In Donne sull’orlo di una crisi di nervi Carmen Maura (la Pepi del film d’esordio) è Pepa, doppiatrice cinematografica che riceve nella segretaria telefonica un messaggio d’addio dal suo compagno Ivan (Fernando Guillén), ha scoperto di essere incinta e cerca in tutti i modi di comunicarlo. E’ la protagonista di un cast dominato dalla componente femminile, come sempre nella sterminata filmografia del regista, che ha regalato al mondo ritratti di donne straordinarie raccontate nella loro fragilità, forza, dolcezza, fierezza, nelle loro paure e nel loro coraggio. Nel suo appartamento, un attico con vista mozzafiato (altro tema ricorrente del cinema di Almodóvar l’architettura d’interni, che merita un’analisi a parte per i colori adoperati, una tavolozza che va da quelli accesi – rosso, giallo, blu, verde non possono mancare – alle sfumature di pastello, riflessi di stati d’animo in continuo divenire; il design degli elementi d’arredo e la cura nei dettagli, raffinati ed estrosi, non necessariamente legati alla contemporaneità) che vorrebbe affittare, entrano in ordine sparso l’amica Carmela (Maria Barranco) disperata e in fuga per avere aiutato dei terroristi a sua insaputa, Carlos, figlio di Ivan (Antonio Banderas) e la fidanzata Marisa (Rossy de Palma), Lucia (Julieta Serrano) moglie di Ivan uscita da un manicomio, e altri personaggi ancora.

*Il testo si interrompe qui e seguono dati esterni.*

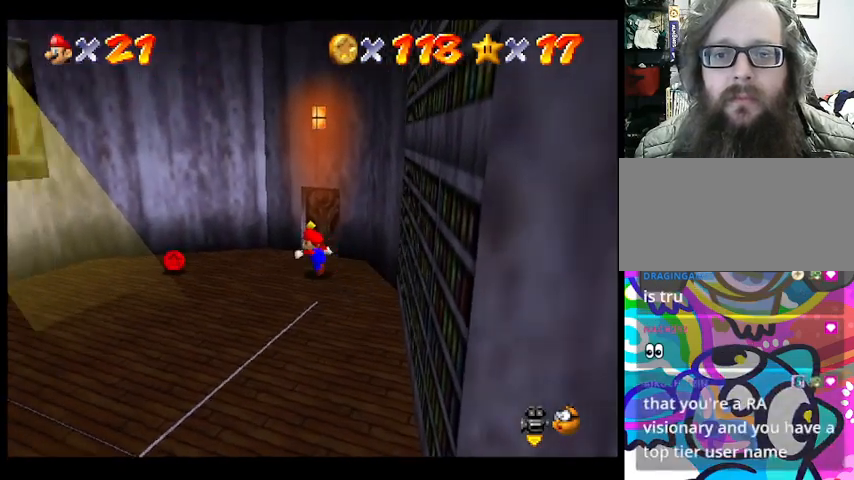
{"buttons": [], "left_stick": "left", "events": [[167, "left_stick", "center"], [467, "left_stick", "left"]]}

Una tragicommedia in cui un gazpacho allungato con una massiccia dose di sonnifero determinerà svolte e risate, l’amore con le sue contraddizioni, gli errori, i pentimenti, gli slanci, messo in scena attraverso una sensibilità nuova. Il telefono distrutto una satira contro le distorsioni provocate, le bugie e le distanze alimentate da voci improvvisamente lontane e fredde.

Meritatissima la standing ovation al termine della proiezione (in concorso) a Venezia, nel settembre dello stesso anno, nell’ambito della 45esima edizione della Mostra internazionale d’arte cinematografica: il definitivo lancio internazionale, che porterà il film a sfiorare l’Oscar come miglior film straniero (battuto dal danese Pelle alla conquista del mondo, di Bille August) e a vincere numerosi, prestigiosi premi in tutto il mondo. Ma sarà un appuntamento semplicemente rimandato, perché il talento del regista spagnolo non conoscerà appannamenti e verrà riconosciuto e celebrato ovunque (anche a livello commerciale: la Swatch per il centenario del cinema, nel 1995, lancerà tre orologi a tiratura limitata disegnati da tre giganti, espressioni di culture profondamente differenti: Robert Altman, Akira Kurosawa e appunto Pedro Almodóvar). Negli anni Novanta lo sguardo sulla società si farà ancora più acuto e incisivo, le sperimentazioni continueranno fino a definire nitidamente e compiutamente uno stile unico e inimitabile, riconoscibile fotogramma per fotogramma, e che produrrà capolavori come Todo sobre mi madre (Tutto su mia madre) e Hable con ella (Parla con lei).

Per rimanere al cast di Donne sull’orlo di una crisi di nervi, Carmen Maura ritroverà Almodóvar soltanto nel 2006 con Volver (Tornare), Rossy de Palma sarà in molti dei film successivi, Julieta Serrano (sette film girati insieme) entrerà nella storia come attrice più anziana a vincere il Premio Goya, per il ruolo da non protagonista in Dolor y Gloria, in cui lo straordinario protagonista – che interpreta il regista stesso nel suo film più autobiografico e drammatico – è Antonio Banderas, cui soltanto lo strepitoso Joaquin Phoenix di Joker ha negato l’Oscar nel 2020. 35 anni dopo, nessuna polvere ha appannato immagini, ricordi, emozioni. E l’attesa per un nuovo film del regista spagnolo – il primo girato in lingua inglese – è sempre trepidante.